- Task statement: Exactly as written, retype the listing below, omitting the pictures.

- Supplied entries:
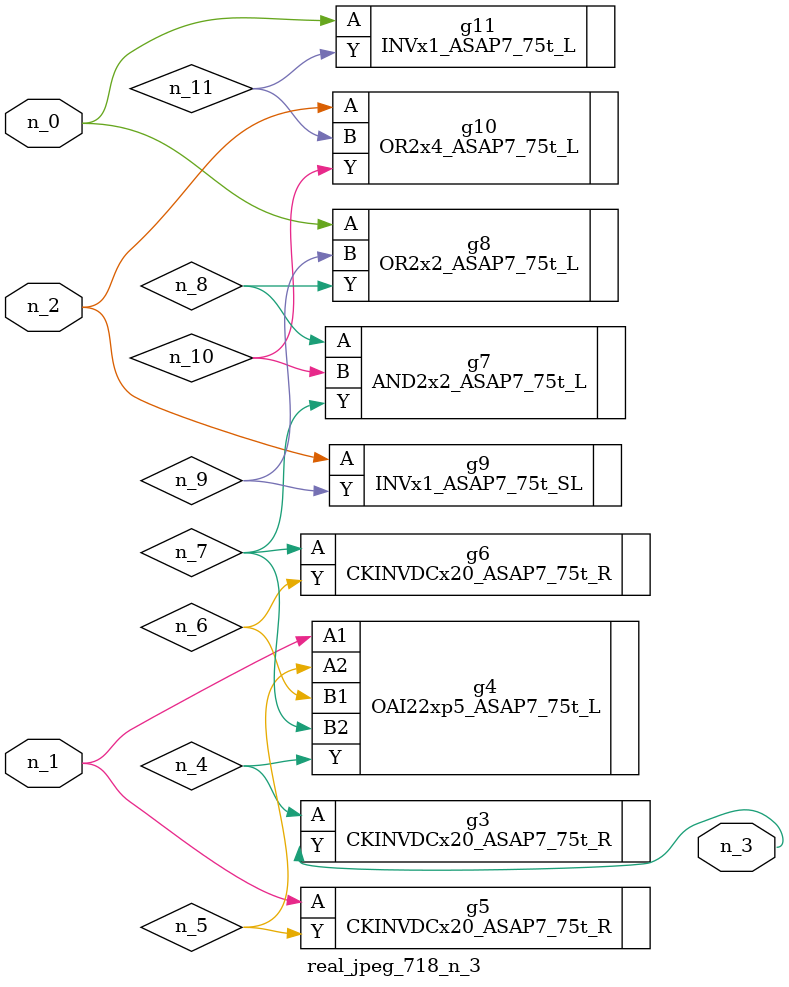
<source format=v>
module real_jpeg_718_n_3 (n_1, n_0, n_2, n_3);

input n_1;
input n_0;
input n_2;

output n_3;

wire n_5;
wire n_4;
wire n_8;
wire n_11;
wire n_6;
wire n_7;
wire n_10;
wire n_9;

OR2x2_ASAP7_75t_L g8 ( 
.A(n_0),
.B(n_9),
.Y(n_8)
);

INVx1_ASAP7_75t_L g11 ( 
.A(n_0),
.Y(n_11)
);

OAI22xp5_ASAP7_75t_L g4 ( 
.A1(n_1),
.A2(n_5),
.B1(n_6),
.B2(n_7),
.Y(n_4)
);

CKINVDCx20_ASAP7_75t_R g5 ( 
.A(n_1),
.Y(n_5)
);

INVx1_ASAP7_75t_SL g9 ( 
.A(n_2),
.Y(n_9)
);

OR2x4_ASAP7_75t_L g10 ( 
.A(n_2),
.B(n_11),
.Y(n_10)
);

CKINVDCx20_ASAP7_75t_R g3 ( 
.A(n_4),
.Y(n_3)
);

CKINVDCx20_ASAP7_75t_R g6 ( 
.A(n_7),
.Y(n_6)
);

AND2x2_ASAP7_75t_L g7 ( 
.A(n_8),
.B(n_10),
.Y(n_7)
);


endmodule
</source>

- Your response:
<source format=v>
module real_jpeg_718_n_3 (n_1, n_0, n_2, n_3);

input n_1;
input n_0;
input n_2;

output n_3;

wire n_5;
wire n_4;
wire n_8;
wire n_11;
wire n_6;
wire n_7;
wire n_10;
wire n_9;

OR2x2_ASAP7_75t_L g8 ( 
.A(n_0),
.B(n_9),
.Y(n_8)
);

INVx1_ASAP7_75t_L g11 ( 
.A(n_0),
.Y(n_11)
);

OAI22xp5_ASAP7_75t_L g4 ( 
.A1(n_1),
.A2(n_5),
.B1(n_6),
.B2(n_7),
.Y(n_4)
);

CKINVDCx20_ASAP7_75t_R g5 ( 
.A(n_1),
.Y(n_5)
);

INVx1_ASAP7_75t_SL g9 ( 
.A(n_2),
.Y(n_9)
);

OR2x4_ASAP7_75t_L g10 ( 
.A(n_2),
.B(n_11),
.Y(n_10)
);

CKINVDCx20_ASAP7_75t_R g3 ( 
.A(n_4),
.Y(n_3)
);

CKINVDCx20_ASAP7_75t_R g6 ( 
.A(n_7),
.Y(n_6)
);

AND2x2_ASAP7_75t_L g7 ( 
.A(n_8),
.B(n_10),
.Y(n_7)
);


endmodule
</source>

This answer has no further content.